TASKS TO COMPLETE:
1. In the polars thread, which method did the asker try that doesn't seem to accept operations involving other columns?
2. Carry on the polars thread from the point where it ends.

DOCUMENT PASSAGE:
Filter list using another list as a boolean mask in polars-CodePudding

I have a polars dataframe containing two columns where both columns are lists.

df = pl.DataFrame({
    'a': [[True, False], [False, True]],
    'b': [['name1', 'name2'], ['name3', 'name4']]
})
df
shape: (2, 2)
┌───────────────┬────────────────────┐
│ a             ┆ b                  │
│ ---           ┆ ---                │
│ list[bool]    ┆ list[str]          │
╞═══════════════╪════════════════════╡
│ [true, false] ┆ ["name1", "name2"] │
├╌╌╌╌╌╌╌╌╌╌╌╌╌╌╌┼╌╌╌╌╌╌╌╌╌╌╌╌╌╌╌╌╌╌╌╌┤
│ [false, true] ┆ ["name3", "name4"] │
└───────────────┴────────────────────┘

I want to filter column b using column a as a boolean mask. The length of each list in column a is always the same as the length of each list in column b.

I can think of using an explode, then filtering, aggregating, and performing a join, but in some cases a join column is not available, and I would rather avoid this method for simplicity.

Are there any other ways to filter a list using another list as a boolean mask? I have tried using .arr.eval, but it does not seem to accept operations involving other columns.

Any help would be appreciated!

CodePudding user response：

This is not the most ideal solution, as we groom the data to have a group for every list exploded to it's elements. Then we groupby again by that groups and apply the filter.

df = pl.DataFrame({
    'a': [[True, False], [False, True]],
    'b': [['name1', 'name2'], ['name3', 'name4']]
})

(df.with_row_count()

SUPPLIED DATA:

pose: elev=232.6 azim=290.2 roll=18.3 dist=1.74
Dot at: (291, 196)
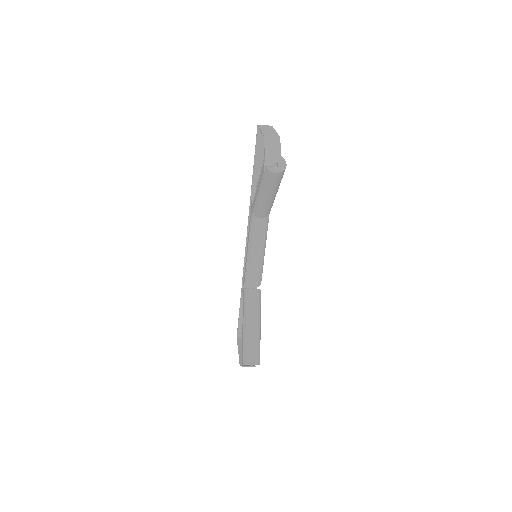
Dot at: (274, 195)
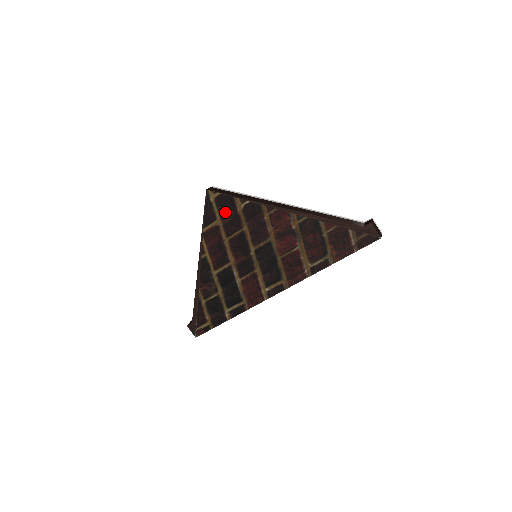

OUTPUTS BY TASK:
1. `.arr.eval`

2.
   .explode(["a", "b"])
   .groupby("row_nr")
   .agg([
       pl.col("b").filter(pl.col("a"))
   ])
)


shape: (2, 2)
┌────────┬───────────┐
│ row_nr ┆ b         │
│ ---    ┆ ---       │
│ u32    ┆ list[str] │
╞════════╪═══════════╡
│ 1      ┆ ["name4"] │
├╌╌╌╌╌╌╌╌┼╌╌╌╌╌╌╌╌╌╌╌┤
│ 0      ┆ ["name1"] │
└────────┴───────────┘

Maybe we can come up with something better in polars. It would be nice if the arr.eval could access other columns. TBC!

Edit 02-06-2022

In polars-0.13.41 this will not be so expensive as that you might think. Polars knows that the row_count is sorted and maintains sorted in the whole query. The explodes are also free for the list columns.

When polars knows a groupby key is sorted, the groupby operation will be ~15x faster.

In the query above you would only pay for:

exploding the row count
grouping the sorted key (which is super fast)
traversing the list (which is something we would need to pay anyway).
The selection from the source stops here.